For almost a decade, political involvement was a good career move for rock bands, comedians and actors. Rock Against Racism concerts, benefit gigs on behalf of the striking miners, angry comic routines about Greenham Common, or school meals, or the Falklands War, were a cool, fashionable part of the entertainment industry.

There was an earnestness, verging on the sanctimonious, that would seem laughable today. I was floating about on the fringe of this scene at the time, editing and putting together books, and one soon learnt that certain kinds of levity were frowned upon. Years before political correctness became a term of abuse, it would be asked, without a hint of irony, whether someone was "politically sound". Selling out, by appearing in TV advertisements for example, was regarded as an unforgivable betrayal.

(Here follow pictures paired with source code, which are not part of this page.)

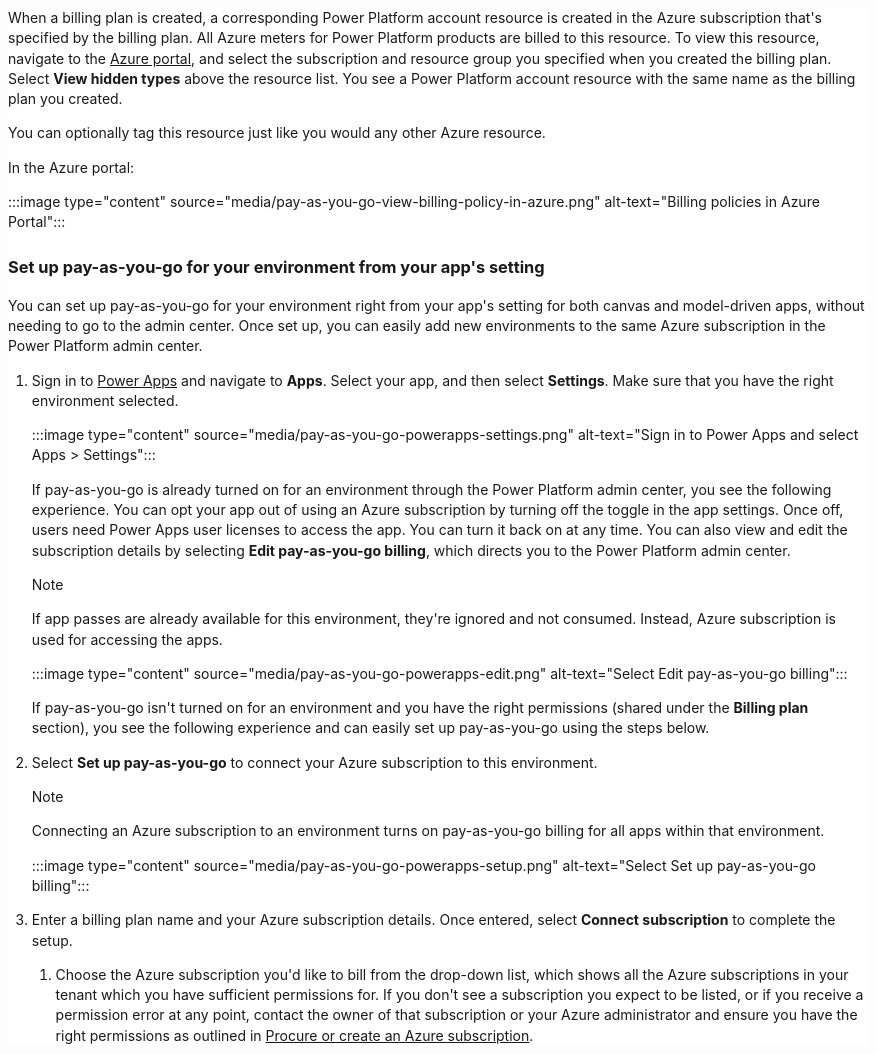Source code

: When a billing plan is created, a corresponding Power Platform account resource is created in the Azure subscription that's specified by the billing plan. All Azure meters for Power Platform products are billed to this resource. To view this resource, navigate to the [Azure portal](https://portal.azure.com), and select the subscription and resource group you specified when you created the billing plan. Select **View hidden types** above the resource list. You see a Power Platform account resource with the same name as the billing plan you created.

You can optionally tag this resource just like you would any other Azure resource.

In the Azure portal:

:::image type="content" source="media/pay-as-you-go-view-billing-policy-in-azure.png" alt-text="Billing policies in Azure Portal":::

### Set up pay-as-you-go for your environment from your app's setting

You can set up pay-as-you-go for your environment right from your app's setting for both canvas and model-driven apps, without needing to go to the admin center. Once set up, you can easily add new environments to the same Azure subscription in the Power Platform admin center.

1. Sign in to [Power Apps](https://make.powerapps.com/) and navigate to **Apps**. Select your app, and then select **Settings**. Make sure that you have the right environment selected.

   :::image type="content" source="media/pay-as-you-go-powerapps-settings.png" alt-text="Sign in to Power Apps and select Apps > Settings":::

   If pay-as-you-go is already turned on for an environment through the Power Platform admin center, you see the following experience. You can opt your app out of using an Azure subscription by turning off the toggle in the app settings. Once off, users need Power Apps user licenses to access the app. You can turn it back on at any time. You can also view and edit the subscription details by selecting **Edit pay-as-you-go billing**, which directs you to the Power Platform admin center.

   > [!NOTE]
   > If app passes are already available for this environment, they're ignored and not consumed. Instead, Azure subscription is used for accessing the apps.

   :::image type="content" source="media/pay-as-you-go-powerapps-edit.png" alt-text="Select Edit pay-as-you-go billing":::

   If pay-as-you-go isn't turned on for an environment and you have the right permissions (shared under the **Billing plan** section), you see the following experience and can easily set up pay-as-you-go using the steps below.

2. Select **Set up pay-as-you-go** to connect your Azure subscription to this environment.

   > [!NOTE]
   > Connecting an Azure subscription to an environment turns on pay-as-you-go billing for all apps within that environment.

   :::image type="content" source="media/pay-as-you-go-powerapps-setup.png" alt-text="Select Set up pay-as-you-go billing":::

3. Enter a billing plan name and your Azure subscription details. Once entered, select **Connect subscription** to complete the setup.
   
      1. Choose the Azure subscription you'd like to bill from the drop-down list, which shows all the Azure subscriptions in your tenant which you have sufficient permissions for. If you don't see a subscription you expect to be listed, or if you receive a permission error at any point, contact the owner of that subscription or your Azure administrator and ensure you have the right permissions as outlined in [Procure or create an Azure subscription](#procure-or-create-an-azure-subscription).
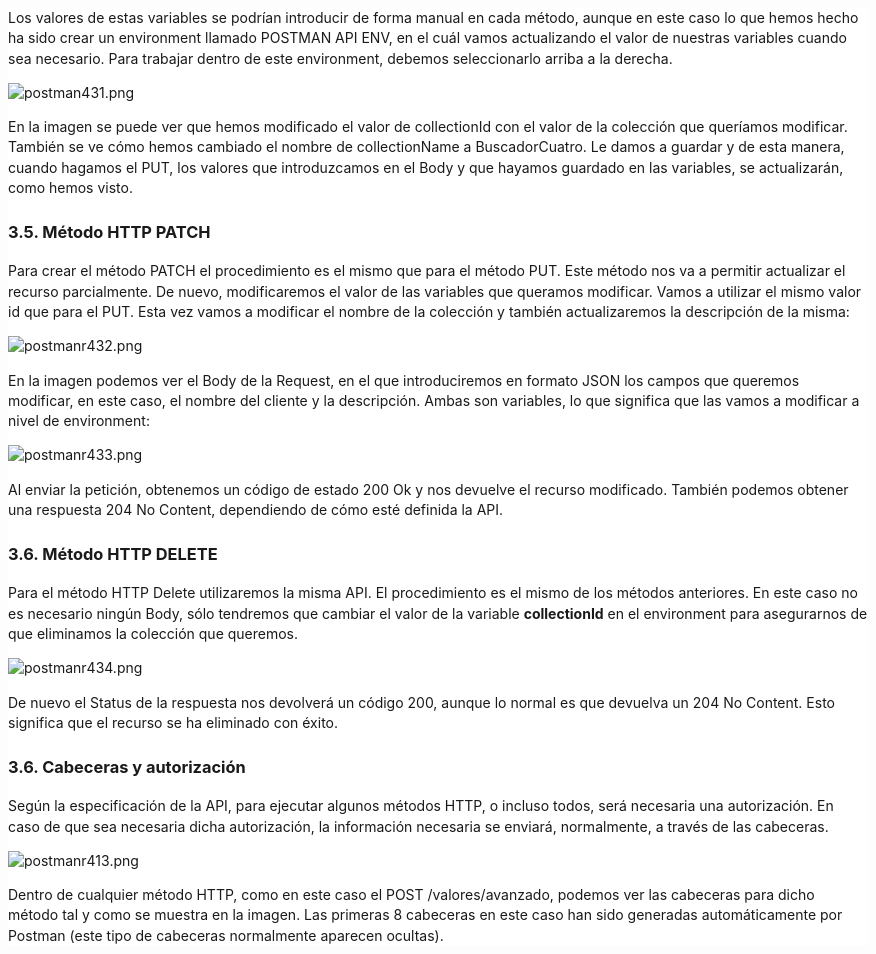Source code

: Los valores de estas variables se podrían introducir de forma manual en cada método, aunque en este caso lo que hemos hecho ha sido crear un environment llamado POSTMAN API ENV, en el cuál vamos actualizando el valor de nuestras variables cuando sea necesario. Para trabajar dentro de este environment, debemos seleccionarlo arriba a la derecha. 

![postman431.png](../../../../assets/images/postman431-2.png)

En la imagen se puede ver que hemos modificado el valor de collectionId con el valor de la colección que queríamos modificar. También se ve cómo hemos cambiado el nombre de collectionName a BuscadorCuatro. Le damos a guardar y de esta manera, cuando hagamos el PUT, los valores que introduzcamos en el Body y que hayamos guardado en las variables, se actualizarán, como hemos visto. 

### 3.5. Método HTTP PATCH

Para crear el método PATCH el procedimiento es el mismo que para el método PUT. Este método nos va a permitir actualizar el recurso parcialmente.
De nuevo, modificaremos el valor de las variables que queramos modificar. Vamos a utilizar el mismo valor id que para el PUT. Esta vez vamos a modificar el nombre de la colección y también actualizaremos la descripción de la misma:

![postmanr432.png](../../../../assets/images/postmanr432-2.png)

En la imagen podemos ver el Body de la Request, en el que introduciremos en formato JSON los campos que queremos modificar, en este caso, el nombre del cliente y la descripción. Ambas son variables, lo que significa que las vamos a modificar a nivel de environment:

![postmanr433.png](../../../../assets/images/postmanr433-2.png)

Al enviar la petición, obtenemos un código de estado 200 Ok y nos devuelve el recurso modificado. También podemos obtener una respuesta 204 No Content, dependiendo de cómo esté definida la API. 

### 3.6. Método HTTP DELETE

Para el método HTTP Delete utilizaremos la misma API. El procedimiento es el mismo de los métodos anteriores. En este caso no es necesario ningún Body, sólo tendremos que cambiar el valor de la variable **collectionId** en el environment para asegurarnos de que eliminamos la colección que queremos. 

![postmanr434.png](../../../../assets/images/postmanr434-2.png)

De nuevo el Status de la respuesta nos devolverá un código 200, aunque lo normal es que devuelva un 204 No Content. Esto significa que el recurso se ha eliminado con éxito. 

### 3.6. Cabeceras y autorización  

Según la especificación de la API, para ejecutar algunos métodos HTTP, o incluso todos, será necesaria una autorización. En caso de que sea necesaria dicha autorización, la información necesaria se enviará, normalmente, a través de las cabeceras.   

![postmanr413.png](../../../../assets/images/postmanr413-3.png)

Dentro de cualquier método HTTP, como en este caso el POST /valores/avanzado, podemos ver las cabeceras para dicho método tal y como se muestra en la imagen. Las primeras 8 cabeceras en este caso han sido generadas automáticamente por Postman (este tipo de cabeceras normalmente aparecen ocultas).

It passed. Eventually, even the most politically sound was out there selling cars or doing voice-overs for supermarkets. Yet these days, when only a handful of comedians are covering politics, and in a thoroughly predictable way, it is difficult not to feel nostalgic for a time when public issues, even of the demagogic, donkey-jacketed kind, had some connection to the world of the celebrity.

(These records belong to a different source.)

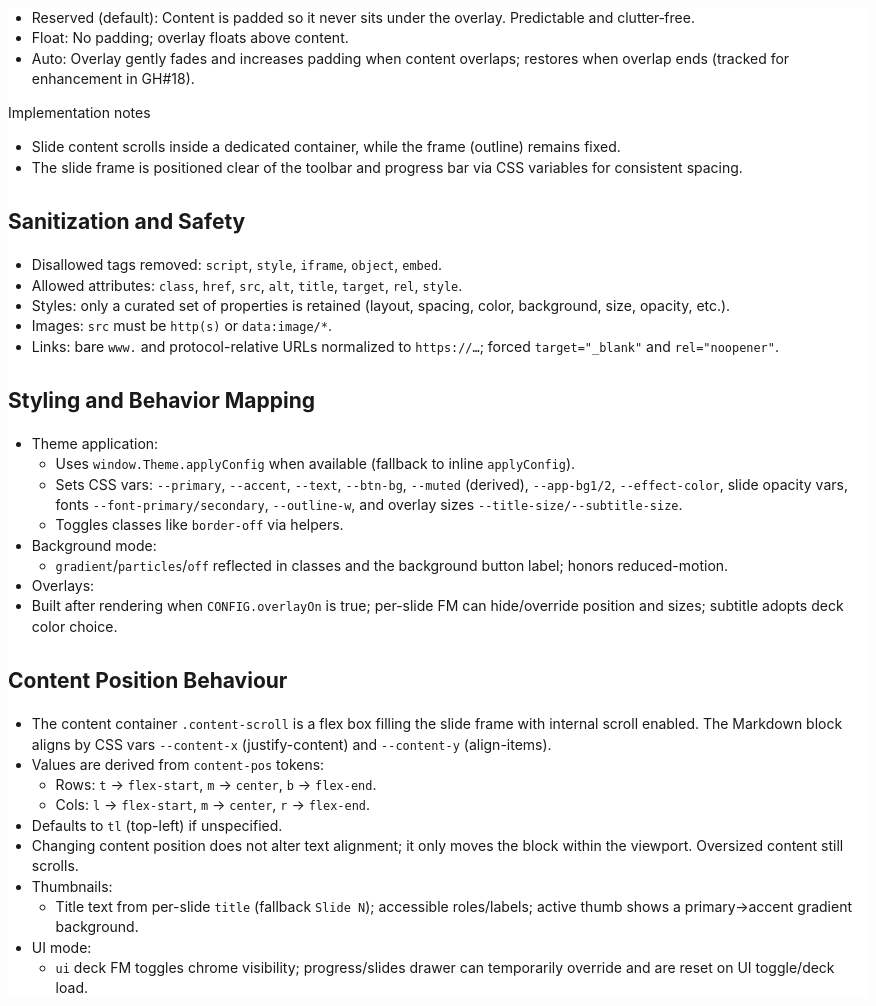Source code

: - Reserved (default): Content is padded so it never sits under the overlay. Predictable and clutter‑free.
- Float: No padding; overlay floats above content.
- Auto: Overlay gently fades and increases padding when content overlaps; restores when overlap ends (tracked for enhancement in GH#18).

Implementation notes
- Slide content scrolls inside a dedicated container, while the frame (outline) remains fixed.
- The slide frame is positioned clear of the toolbar and progress bar via CSS variables for consistent spacing.

## Sanitization and Safety

- Disallowed tags removed: `script`, `style`, `iframe`, `object`, `embed`.
- Allowed attributes: `class`, `href`, `src`, `alt`, `title`, `target`, `rel`, `style`.
- Styles: only a curated set of properties is retained (layout, spacing, color, background, size, opacity, etc.).
- Images: `src` must be `http(s)` or `data:image/*`.
- Links: bare `www.` and protocol-relative URLs normalized to `https://…`; forced `target="_blank"` and `rel="noopener"`.

## Styling and Behavior Mapping

- Theme application:
  - Uses `window.Theme.applyConfig` when available (fallback to inline `applyConfig`).
  - Sets CSS vars: `--primary`, `--accent`, `--text`, `--btn-bg`, `--muted` (derived), `--app-bg1/2`, `--effect-color`, slide opacity vars, fonts `--font-primary/secondary`, `--outline-w`, and overlay sizes `--title-size/--subtitle-size`.
  - Toggles classes like `border-off` via helpers.
- Background mode:
  - `gradient`/`particles`/`off` reflected in classes and the background button label; honors reduced-motion.
- Overlays:
- Built after rendering when `CONFIG.overlayOn` is true; per-slide FM can hide/override position and sizes; subtitle adopts deck color choice.

## Content Position Behaviour

- The content container `.content-scroll` is a flex box filling the slide frame with internal scroll enabled. The Markdown block aligns by CSS vars `--content-x` (justify-content) and `--content-y` (align-items).
- Values are derived from `content-pos` tokens:
  - Rows: `t` → `flex-start`, `m` → `center`, `b` → `flex-end`.
  - Cols: `l` → `flex-start`, `m` → `center`, `r` → `flex-end`.
- Defaults to `tl` (top-left) if unspecified.
- Changing content position does not alter text alignment; it only moves the block within the viewport. Oversized content still scrolls.
- Thumbnails:
  - Title text from per-slide `title` (fallback `Slide N`); accessible roles/labels; active thumb shows a primary→accent gradient background.
- UI mode:
  - `ui` deck FM toggles chrome visibility; progress/slides drawer can temporarily override and are reset on UI toggle/deck load.
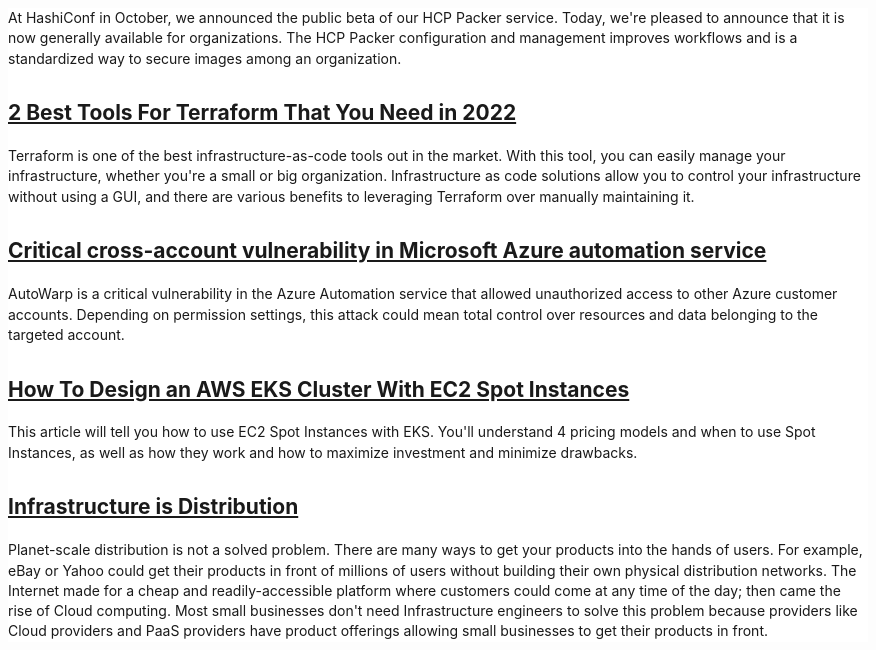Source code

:   

At HashiConf in October, we announced the public beta of our HCP Packer service. Today, we're pleased to announce that it is now generally available for organizations. The HCP Packer configuration and management improves workflows and is a standardized way to secure images among an organization.

  

  

## [2 Best Tools For Terraform That You Need in 2022](https://faun.pub/2-best-tools-for-terraform-that-you-need-in-2022-55fb0147abd0)

Terraform is one of the best infrastructure-as-code tools out in the market. With this tool, you can easily manage your infrastructure, whether you're a small or big organization. Infrastructure as code solutions allow you to control your infrastructure without using a GUI, and there are various benefits to leveraging Terraform over manually maintaining it.

  

  

## [Critical cross-account vulnerability in Microsoft Azure automation service](https://orca.security/resources/blog/autowarp-microsoft-azure-automation-service-vulnerability/)

AutoWarp is a critical vulnerability in the Azure Automation service that allowed unauthorized access to other Azure customer accounts. Depending on permission settings, this attack could mean total control over resources and data belonging to the targeted account.

  

## [How To Design an AWS EKS Cluster With EC2 Spot Instances](https://betterprogramming.pub/design-aws-eks-with-ec2-spot-instances-c9a0f814bc00)

  

This article will tell you how to use EC2 Spot Instances with EKS. You'll understand 4 pricing models and when to use Spot Instances, as well as how they work and how to maximize investment and minimize drawbacks.

  

## [Infrastructure is Distribution](https://canvatechblog.com/infrastructure-is-distribution-9b2bbef57553)

Planet-scale distribution is not a solved problem. There are many ways to get your products into the hands of users. For example, eBay or Yahoo could get their products in front of millions of users without building their own physical distribution networks. The Internet made for a cheap and readily-accessible platform where customers could come at any time of the day; then came the rise of Cloud computing. Most small businesses don't need Infrastructure engineers to solve this problem because providers like Cloud providers and PaaS providers have product offerings allowing small businesses to get their products in front.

Peter Hain recently suggested that government is out of fashion. The same could have been said in the 1980s; the difference is that many of those in the entertainment industry were prepared to do something about it. When Amnesty International needed funds, the charity gigs knows as the Secret Policeman's Ball were a roll-call of the best musicians and the funniest comedians at the time.

The 25th anniversary of the first of those performances will, as it happens, be celebrated in a documentary to be screened on BBC4 on 9 December. Asked to contribute their thoughts, few of the new generation of comedians stepped forward. According to the programme's producer, "They said they had nothing to say."

That would seem to sum up the situation pretty well. At a time when people are more inclined to vote for a reality TV show than in an election, their entertainers - ironic, flip, morally slobbish - have captured the mood of the moment perfectly.